February is National Heart Month in both the US and the UK, which aims to raise awareness of the risks and consequences of coronary heart disease. High blood pressure is a major risk factor for a number of cardiovascular conditions, from cardiac arrest and heart failure to stroke and damaged arteries.

In response to this, medical device manufactures are developing an increasing number of smart blood pressure monitoring devices for hypertension patients, especially those with chronic conditions such as diabetes.

One of the key issues in ensuring that these devices are used by patients is educating them about what blood pressure is and how it can be monitored. Some people wrongly assume that it can be tested via a blood test or can be inferred from a cholesterol reading.

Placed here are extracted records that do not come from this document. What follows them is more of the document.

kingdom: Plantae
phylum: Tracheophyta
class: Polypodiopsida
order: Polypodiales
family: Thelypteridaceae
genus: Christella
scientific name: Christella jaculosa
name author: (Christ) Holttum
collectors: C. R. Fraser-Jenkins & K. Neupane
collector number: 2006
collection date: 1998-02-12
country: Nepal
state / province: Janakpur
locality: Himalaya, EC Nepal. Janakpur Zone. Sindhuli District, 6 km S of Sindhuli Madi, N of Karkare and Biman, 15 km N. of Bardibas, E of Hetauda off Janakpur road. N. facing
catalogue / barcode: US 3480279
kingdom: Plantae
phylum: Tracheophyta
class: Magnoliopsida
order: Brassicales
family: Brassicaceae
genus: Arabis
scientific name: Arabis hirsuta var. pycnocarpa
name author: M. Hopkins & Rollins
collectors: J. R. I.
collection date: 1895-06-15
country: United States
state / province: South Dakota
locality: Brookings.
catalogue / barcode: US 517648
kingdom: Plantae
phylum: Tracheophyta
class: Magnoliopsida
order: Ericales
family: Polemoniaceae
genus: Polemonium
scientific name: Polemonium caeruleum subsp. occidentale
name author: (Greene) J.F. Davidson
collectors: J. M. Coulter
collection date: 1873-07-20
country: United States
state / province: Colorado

Accuracy is another challenge when developing technology for people with diabetes because high levels of glucose can lead to a hardening of the arteries, making it more difficult to obtain an accurate blood pressure reading.

According to the International Society of Hypertension, high blood pressure is the number one contributing risk factor for deaths worldwide, with 10 million people dying annually as a result of undiagnosed or untreated hypertension and this is especially problematic amongst those with diabetes.

In light of the rapid technological developments over the last few years, there has been a lot of innovation within the industry. This has resulted in quicker, smaller and more powerful devices, which can help to fill healthcare gaps as well as enhancing the service provided to patients. However, one of the future challenges will be dealing with the large amounts of data generated by these in an effective way.